Delivering statements were the representatives of Brunei Darussalam (on behalf of the Association of Southeast Asian Nations (ASEAN)), Cuba, Thailand (also on behalf of ASEAN), Qatar, Kuwait, Kazakhstan, Paraguay, Bangladesh, Tunisia, Israel, Japan and Mexico, as well as the European Union. The representatives of Switzerland and India spoke in explanation of position.

The Assembly had before it a report of the Secretary-General titled “Promotion of a culture of peace and interreligious and intercultural dialogue, understanding and cooperation for peace” (document A/71/407) and two notes of the Secretary-General titled “Global health and foreign policy” (document A/71/601) and “State of health security” (document A/71/598).

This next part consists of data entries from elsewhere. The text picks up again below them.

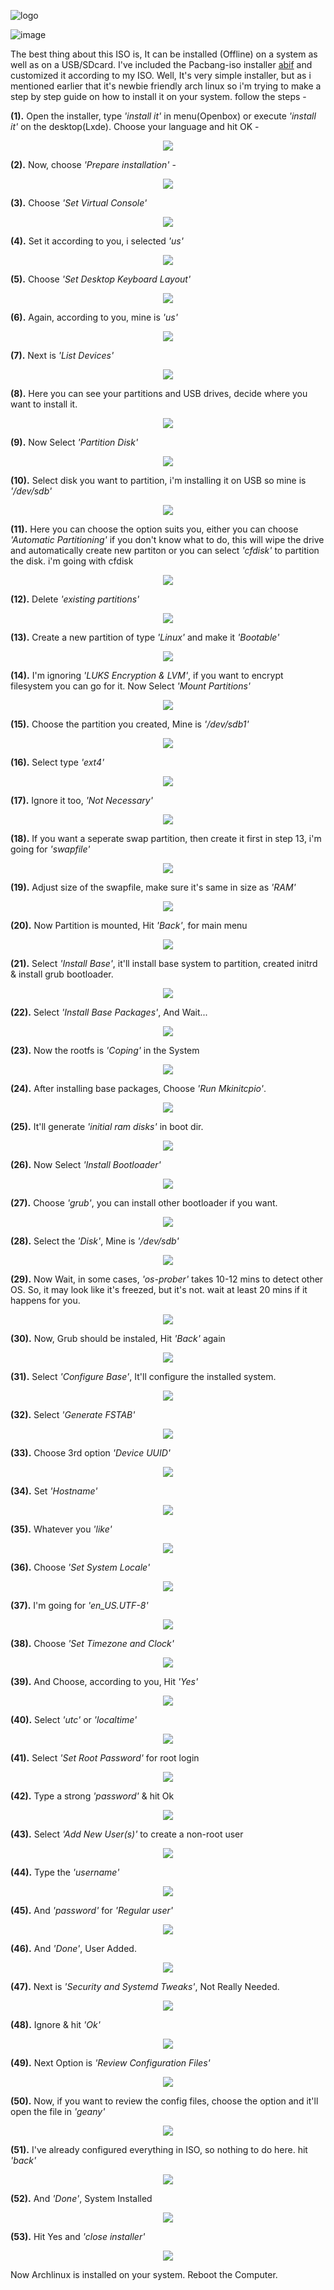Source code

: ![logo](https://raw.githubusercontent.com/adi1090x/archlinux/master/images/logo_inst.png) <br />

![image](https://raw.githubusercontent.com/adi1090x/archlinux/master/images/install.jpeg) <br />

The best thing about this ISO is, It can be installed (Offline) on a system as well as on a USB/SDcard. I've included the Pacbang-iso installer [abif](https://github.com/adi1090x/archlinux/tree/master/customiso/airootfs/abif-master) and customized it according to my ISO. Well, It's very simple installer, but as i mentioned earlier that it's newbie friendly arch linux so i'm trying to make a step by step guide on how to install it on your system. follow the steps - 

**(1).** Open the installer, type *'install it'* in menu(Openbox) or execute *'install it'* on the desktop(Lxde). Choose your language and hit OK -
<p align="center">
  <img src="https://raw.githubusercontent.com/adi1090x/archlinux/master/images/Installer/abif_1.png">
</p>

**(2).** Now, choose *'Prepare installation'* -
<p align="center">
  <img src="https://raw.githubusercontent.com/adi1090x/archlinux/master/images/Installer/abif_2.png">
</p>

**(3).** Choose *'Set Virtual Console'*
<p align="center">
  <img src="https://raw.githubusercontent.com/adi1090x/archlinux/master/images/Installer/abif_3.png">
</p>

**(4).** Set it according to you, i selected *'us'*
<p align="center">
  <img src="https://raw.githubusercontent.com/adi1090x/archlinux/master/images/Installer/abif_4.png">
</p>

**(5).** Choose *'Set Desktop Keyboard Layout'*
<p align="center">
  <img src="https://raw.githubusercontent.com/adi1090x/archlinux/master/images/Installer/abif_5.png">
</p>

**(6).** Again, according to you, mine is *'us'*
<p align="center">
  <img src="https://raw.githubusercontent.com/adi1090x/archlinux/master/images/Installer/abif_6.png">
</p>

**(7).** Next is *'List Devices'*
<p align="center">
  <img src="https://raw.githubusercontent.com/adi1090x/archlinux/master/images/Installer/abif_7.png">
</p>

**(8).** Here you can see your partitions and USB drives, decide where you want to install it.
<p align="center">
  <img src="https://raw.githubusercontent.com/adi1090x/archlinux/master/images/Installer/abif_8.png">
</p>

**(9).** Now Select *'Partition Disk'*
<p align="center">
  <img src="https://raw.githubusercontent.com/adi1090x/archlinux/master/images/Installer/abif_9.png">
</p>

**(10).** Select disk you want to partition, i'm installing it on USB so mine is *'/dev/sdb'*
<p align="center">
  <img src="https://raw.githubusercontent.com/adi1090x/archlinux/master/images/Installer/abif_10.png">
</p>

**(11).** Here you can choose the option suits you, either you can choose *'Automatic Partitioning'* if you don't know what to do, this will wipe the drive and automatically create new partiton or you can select *'cfdisk'* to partition the disk. i'm going with cfdisk
<p align="center">
  <img src="https://raw.githubusercontent.com/adi1090x/archlinux/master/images/Installer/abif_11.png">
</p>

**(12).** Delete *'existing partitions'*
<p align="center">
  <img src="https://raw.githubusercontent.com/adi1090x/archlinux/master/images/Installer/abif_12.png">
</p>

**(13).** Create a new partition of type *'Linux'* and make it *'Bootable'*
<p align="center">
  <img src="https://raw.githubusercontent.com/adi1090x/archlinux/master/images/Installer/abif_13.png">
</p>

**(14).** I'm ignoring *'LUKS Encryption & LVM'*, if you want to encrypt filesystem you can go for it. Now Select *'Mount Partitions'*
<p align="center">
  <img src="https://raw.githubusercontent.com/adi1090x/archlinux/master/images/Installer/abif_14.png">
</p>

**(15).** Choose the partition you created, Mine is *'/dev/sdb1'*
<p align="center">
  <img src="https://raw.githubusercontent.com/adi1090x/archlinux/master/images/Installer/abif_15.png">
</p>

**(16).** Select type *'ext4'*
<p align="center">
  <img src="https://raw.githubusercontent.com/adi1090x/archlinux/master/images/Installer/abif_16.png">
</p>

**(17).** Ignore it too, *'Not Necessary'*
<p align="center">
  <img src="https://raw.githubusercontent.com/adi1090x/archlinux/master/images/Installer/abif_17.png">
</p>

**(18).** If you want a seperate swap partition, then create it first in step 13, i'm going for *'swapfile'*
<p align="center">
  <img src="https://raw.githubusercontent.com/adi1090x/archlinux/master/images/Installer/abif_18.png">
</p>

**(19).** Adjust size of the swapfile, make sure it's same in size as *'RAM'*
<p align="center">
  <img src="https://raw.githubusercontent.com/adi1090x/archlinux/master/images/Installer/abif_19.png">
</p>

**(20).** Now Partition is mounted, Hit *'Back'*, for main menu
<p align="center">
  <img src="https://raw.githubusercontent.com/adi1090x/archlinux/master/images/Installer/abif_20.png">
</p>

**(21).** Select *'Install Base'*, it'll install base system to partition, created initrd & install grub bootloader.
<p align="center">
  <img src="https://raw.githubusercontent.com/adi1090x/archlinux/master/images/Installer/abif_21.png">
</p>

**(22).** Select *'Install Base Packages'*, And Wait...
<p align="center">
  <img src="https://raw.githubusercontent.com/adi1090x/archlinux/master/images/Installer/abif_22.png">
</p>

**(23).** Now the rootfs is *'Coping'* in the System
<p align="center">
  <img src="https://raw.githubusercontent.com/adi1090x/archlinux/master/images/Installer/abif_23.png">
</p>

**(24).** After installing base packages, Choose *'Run Mkinitcpio'*.
<p align="center">
  <img src="https://raw.githubusercontent.com/adi1090x/archlinux/master/images/Installer/abif_24.png">
</p>

**(25).** It'll generate *'initial ram disks'* in boot dir.
<p align="center">
  <img src="https://raw.githubusercontent.com/adi1090x/archlinux/master/images/Installer/abif_25.png">
</p>

**(26).** Now Select *'Install Bootloader'*
<p align="center">
  <img src="https://raw.githubusercontent.com/adi1090x/archlinux/master/images/Installer/abif_26.png">
</p>

**(27).** Choose *'grub'*, you can install other bootloader if you want.
<p align="center">
  <img src="https://raw.githubusercontent.com/adi1090x/archlinux/master/images/Installer/abif_27.png">
</p>

**(28).** Select the *'Disk'*, Mine is *'/dev/sdb'*
<p align="center">
  <img src="https://raw.githubusercontent.com/adi1090x/archlinux/master/images/Installer/abif_28.png">
</p>

**(29).** Now Wait, in some cases, *'os-prober'* takes 10-12 mins to detect other OS. So, it may look like it's freezed, but it's not. wait at least 20 mins if it happens for you.
<p align="center">
  <img src="https://raw.githubusercontent.com/adi1090x/archlinux/master/images/Installer/abif_29.png">
</p>

**(30).** Now, Grub should be instaled, Hit *'Back'* again
<p align="center">
  <img src="https://raw.githubusercontent.com/adi1090x/archlinux/master/images/Installer/abif_30.png">
</p>

**(31).** Select *'Configure Base'*, It'll configure the installed system.
<p align="center">
  <img src="https://raw.githubusercontent.com/adi1090x/archlinux/master/images/Installer/abif_31.png">
</p>

**(32).** Select *'Generate FSTAB'*
<p align="center">
  <img src="https://raw.githubusercontent.com/adi1090x/archlinux/master/images/Installer/abif_32.png">
</p>

**(33).** Choose 3rd option *'Device UUID'*
<p align="center">
  <img src="https://raw.githubusercontent.com/adi1090x/archlinux/master/images/Installer/abif_33.png">
</p>

**(34).** Set *'Hostname'*
<p align="center">
  <img src="https://raw.githubusercontent.com/adi1090x/archlinux/master/images/Installer/abif_34.png">
</p>

**(35).** Whatever you *'like'*
<p align="center">
  <img src="https://raw.githubusercontent.com/adi1090x/archlinux/master/images/Installer/abif_35.png">
</p>

**(36).** Choose *'Set System Locale'*
<p align="center">
  <img src="https://raw.githubusercontent.com/adi1090x/archlinux/master/images/Installer/abif_36.png">
</p>

**(37).** I'm going for *'en_US.UTF-8'*
<p align="center">
  <img src="https://raw.githubusercontent.com/adi1090x/archlinux/master/images/Installer/abif_37.png">
</p>

**(38).** Choose *'Set Timezone and Clock'*
<p align="center">
  <img src="https://raw.githubusercontent.com/adi1090x/archlinux/master/images/Installer/abif_38.png">
</p>

**(39).** And Choose, according to you, Hit *'Yes'*
<p align="center">
  <img src="https://raw.githubusercontent.com/adi1090x/archlinux/master/images/Installer/abif_39.png">
</p>

**(40).** Select *'utc'* or *'localtime'*
<p align="center">
  <img src="https://raw.githubusercontent.com/adi1090x/archlinux/master/images/Installer/abif_40.png">
</p>

**(41).** Select *'Set Root Password'* for root login
<p align="center">
  <img src="https://raw.githubusercontent.com/adi1090x/archlinux/master/images/Installer/abif_41.png">
</p>

**(42).** Type a strong *'password'* & hit Ok
<p align="center">
  <img src="https://raw.githubusercontent.com/adi1090x/archlinux/master/images/Installer/abif_42.png">
</p>

**(43).** Select *'Add New User(s)'* to create a non-root user
<p align="center">
  <img src="https://raw.githubusercontent.com/adi1090x/archlinux/master/images/Installer/abif_43.png">
</p>

**(44).** Type the *'username'*
<p align="center">
  <img src="https://raw.githubusercontent.com/adi1090x/archlinux/master/images/Installer/abif_44.png">
</p>

**(45).** And *'password'* for *'Regular user'*
<p align="center">
  <img src="https://raw.githubusercontent.com/adi1090x/archlinux/master/images/Installer/abif_45.png">
</p>

**(46).** And *'Done'*, User Added.
<p align="center">
  <img src="https://raw.githubusercontent.com/adi1090x/archlinux/master/images/Installer/abif_46.png">
</p>

**(47).** Next is *'Security and Systemd Tweaks'*, Not Really Needed.
<p align="center">
  <img src="https://raw.githubusercontent.com/adi1090x/archlinux/master/images/Installer/abif_47.png">
</p>

**(48).** Ignore & hit *'Ok'*
<p align="center">
  <img src="https://raw.githubusercontent.com/adi1090x/archlinux/master/images/Installer/abif_48.png">
</p>

**(49).** Next Option is *'Review Configuration Files'*
<p align="center">
  <img src="https://raw.githubusercontent.com/adi1090x/archlinux/master/images/Installer/abif_49.png">
</p>

**(50).** Now, if you want to review the config files, choose the option and it'll open the file in *'geany'*
<p align="center">
  <img src="https://raw.githubusercontent.com/adi1090x/archlinux/master/images/Installer/abif_50.png">
</p>

**(51).** I've already configured everything in ISO, so nothing to do here. hit *'back'*
<p align="center">
  <img src="https://raw.githubusercontent.com/adi1090x/archlinux/master/images/Installer/abif_51.png">
</p>

**(52).** And *'Done'*, System Installed
<p align="center">
  <img src="https://raw.githubusercontent.com/adi1090x/archlinux/master/images/Installer/abif_52.png">
</p>

**(53).** Hit Yes and *'close installer'*
<p align="center">
  <img src="https://raw.githubusercontent.com/adi1090x/archlinux/master/images/Installer/abif_53.png">
</p>

Now Archlinux is installed on your system. Reboot the Computer.<br />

In other matters, the Assembly elected Colombia, Egypt, Kenya, Indonesia and Mexico as members of the Organizational Committee of the Peacebuilding Commission for a two‑year term of office beginning on 1 January 2017. The Assembly also took note of two letters dating back to 28 November 2016 (document A/71/664) and 8 November 2016 (document A/71/610), the former deciding that Brazil, Canada, Germany, Japan and Norway would serve a full two‑year term from 2016 to 2018 on the Organizational Committee, and the latter deciding that Bangladesh, Ethiopia, India, Pakistan and Rwanda would serve from the troop‑contributing countries category of membership for a term of office beginning on 1 January 2017 and ending on 31 December 2018.

The Assembly today decided to postpone the date of its recess to Friday, 23 December 2016, also extending to that date the work of the Fifth Committee (Administrative and Budgetary).

The General Assembly will meet again at 10 a.m., Friday, 16 December to take up its agenda items on sport for peace and development and strengthening of the coordination of humanitarian and disaster relief assistance of the United Nations.